■ Required action
Reproduce the lines from the start up to and including the line with "9: (215, 76)", substituting "image pixels" for "absolute pixels" and changing nothing else. Omit the pictures from your output.

Point correspondence tracking data:
####################

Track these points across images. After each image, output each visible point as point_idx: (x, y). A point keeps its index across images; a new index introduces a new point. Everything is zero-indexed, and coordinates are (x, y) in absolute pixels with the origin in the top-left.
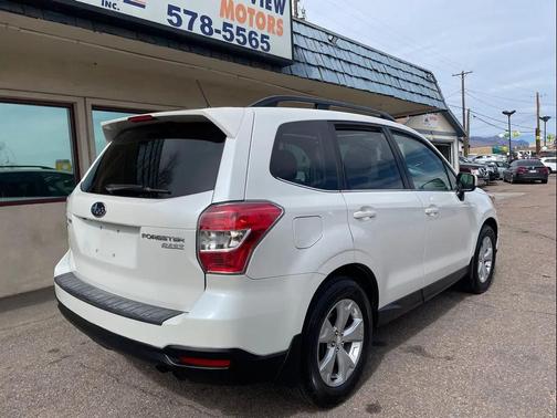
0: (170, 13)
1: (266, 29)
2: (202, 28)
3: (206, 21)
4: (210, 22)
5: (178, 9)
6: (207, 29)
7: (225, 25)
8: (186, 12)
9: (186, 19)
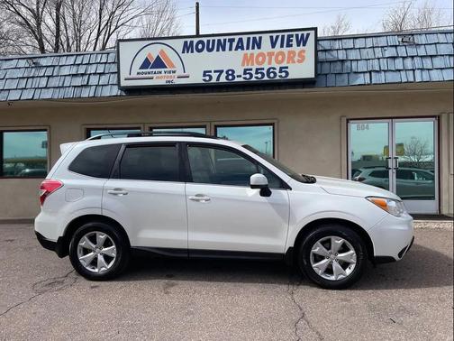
0: (204, 75)
1: (285, 62)
2: (227, 78)
3: (230, 72)
4: (233, 71)
5: (210, 72)
6: (230, 77)
7: (245, 70)
8: (215, 71)
9: (215, 76)
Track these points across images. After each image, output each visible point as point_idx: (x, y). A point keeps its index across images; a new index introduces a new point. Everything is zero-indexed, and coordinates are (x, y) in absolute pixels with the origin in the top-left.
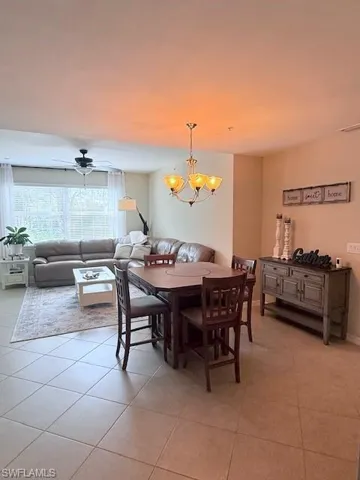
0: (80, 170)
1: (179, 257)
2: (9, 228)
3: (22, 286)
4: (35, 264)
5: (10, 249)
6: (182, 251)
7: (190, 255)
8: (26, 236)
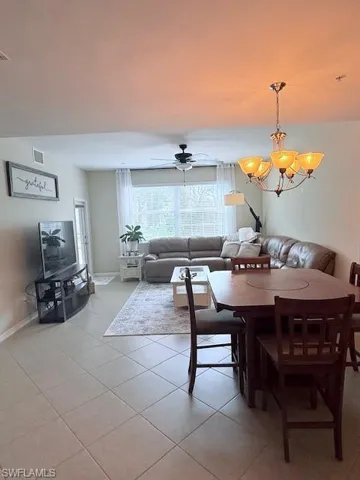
0: (180, 167)
1: (289, 259)
2: (127, 226)
3: (136, 280)
4: (146, 259)
5: (128, 245)
6: (294, 251)
7: (302, 256)
8: (140, 233)
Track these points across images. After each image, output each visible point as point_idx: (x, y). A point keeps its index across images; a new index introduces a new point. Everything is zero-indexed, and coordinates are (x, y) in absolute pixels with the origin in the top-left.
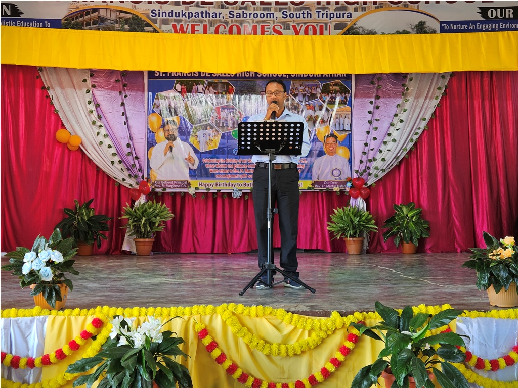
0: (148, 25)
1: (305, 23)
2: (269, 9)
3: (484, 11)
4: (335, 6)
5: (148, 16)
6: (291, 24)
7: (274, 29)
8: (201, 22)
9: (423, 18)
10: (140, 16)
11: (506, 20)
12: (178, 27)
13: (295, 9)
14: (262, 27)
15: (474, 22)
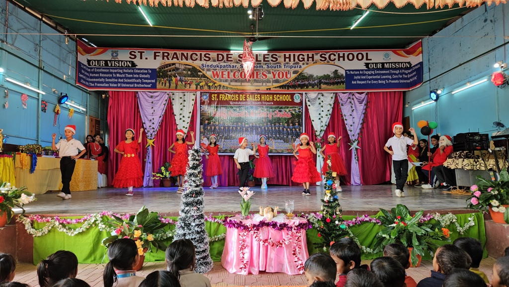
0: (200, 72)
1: (278, 71)
2: (260, 64)
3: (367, 65)
4: (293, 62)
5: (200, 67)
6: (271, 71)
7: (263, 74)
8: (227, 70)
9: (337, 68)
10: (196, 67)
11: (378, 69)
12: (215, 73)
13: (273, 64)
14: (257, 73)
15: (362, 70)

####################

■ Reply
Track these points across images. After each image, output each visible point as point_idx: (x, y). A point keeps its index across images; a new index introduces a new point. Everything is zero-indexed, and coordinates are (x, y) in image pixels with the origin in the top-left.
0: (170, 13)
1: (266, 29)
2: (202, 28)
3: (206, 21)
4: (210, 22)
5: (178, 9)
6: (207, 29)
7: (225, 25)
8: (186, 12)
9: (186, 19)
0: (204, 75)
1: (285, 62)
2: (227, 78)
3: (230, 72)
4: (233, 71)
5: (210, 72)
6: (230, 77)
7: (245, 70)
8: (215, 71)
9: (215, 76)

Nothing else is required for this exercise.